Impact is the change or effect that your research has on the world, or "the demonstrable contribution that excellent research makes to society and the economy” (UK R&I). It can be useful to think about the process as an impact journey involving inputs, activities, outputs, outcomes and impacts, and to consider who will benefit from your research and how they will benefit.

Pathways to impact (activities or initiatives you can undertake to help guide your research towards impact), like engagement with stakeholders, communicating your research at conferences, media appearances and using social media, are often confused with actual impact itself.

Impact can be:

  • Cultural e.g. changing attitudes or opinions
  • Economic
  • Environmental
  • Health & wellbeing-related
  • Policy-related
  • Scientific or academic 
  • Societal e.g. increasing awareness or understanding
  • Technological
  • Training and capacity building

Collecting evidence of your activities, outcomes and impacts is important in helping you to communicate a comprehensive picture of your research impact.

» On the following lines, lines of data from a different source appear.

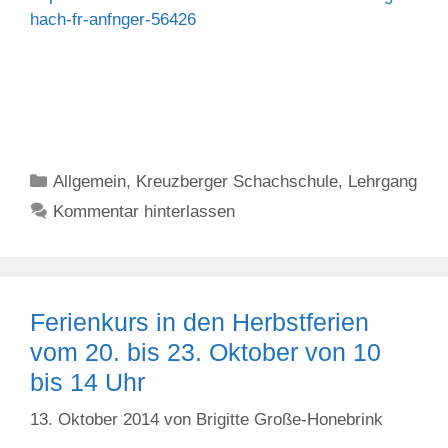
hach-fr-anfnger-56426
Kategorien
Allgemein
,
Kreuzberger Schachschule
,
Lehrgang
Kommentar hinterlassen
Ferienkurs in den Herbstferien
vom 20. bis 23. Oktober von 10
bis 14 Uhr
13. Oktober 2014
von
Brigitte Große-Honebrink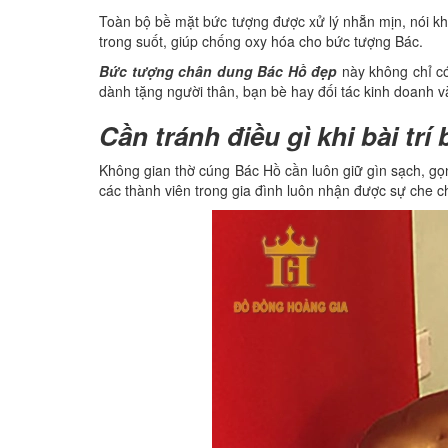
Toàn bộ bề mặt bức tượng được xử lý nhẵn mịn, nói kh
trong suốt, giúp chống oxy hóa cho bức tượng Bác.
Bức tượng chân dung Bác Hồ đẹp
này không chỉ có
dành tặng người thân, bạn bè hay đối tác kinh doanh v
Cần tránh điều gì khi bài trí
Không gian thờ cúng Bác Hồ cần luôn giữ gìn sạch, gọn
các thành viên trong gia đình luôn nhận được sự che c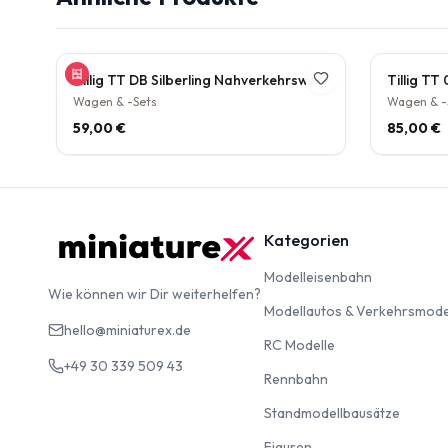
Tillig TT DB Silberling Nahverkehrswagen 1./2. Klasse Personenwagen IV AB4n DR Press Museum IV
Wagen & -Sets
Wagen & -
59,00 €
85,00 €
Kategorien
Modelleise
Modelleisenbahn
Wie können wir Dir weiterhelfen?
Modellautos & Verkehrsmode
hello@miniaturex.de
RC Modelle
RC Modelle
+49 30 339 509 43
Rennbahn
Rennbahn
Standm
Standmodellbausätze
Figuren
Figuren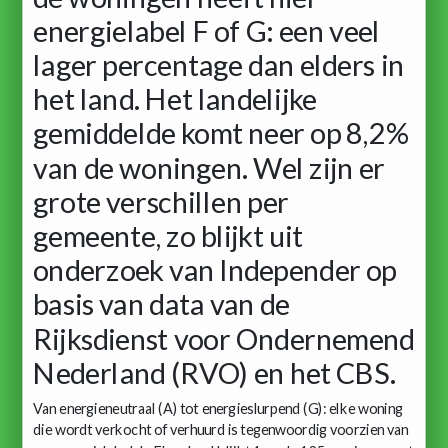
energielabel F of G: een veel
lager percentage dan elders in
het land. Het landelijke
gemiddelde komt neer op 8,2%
van de woningen. Wel zijn er
grote verschillen per
gemeente, zo blijkt uit
onderzoek van Independer op
basis van data van de
Rijksdienst voor Ondernemend
Nederland (RVO) en het CBS.
Van energieneutraal (A) tot energieslurpend (G): elke woning
die wordt verkocht of verhuurd is tegenwoordig voorzien van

This may include bibliometrics and other quantitative indicators, as well as qualitative information and evidence. 

Responsible metrics

Bibliometric indicators can be a useful source of information, yet they also can be very narrow and limited measures and should not be used in isolation.

The Metric Tide in 2015 has made a series of recommendations to promote how metrics and indicators can be developed and applied in more positive and responsible ways.

The San Francisco Declaration on Research Assessment (DORA) and Leiden Manifesto for Research Metrics are also efforts to improve the ways in which the assessments of research output can be more open and transparent.

In Finland, introducing and developing a national recommendation for utilising responsible metrics became one important task of the Culture of Open Scholarship expert panel of Avoin Tiede, part of the joint efforts by the entire research community in Finland to promote open science.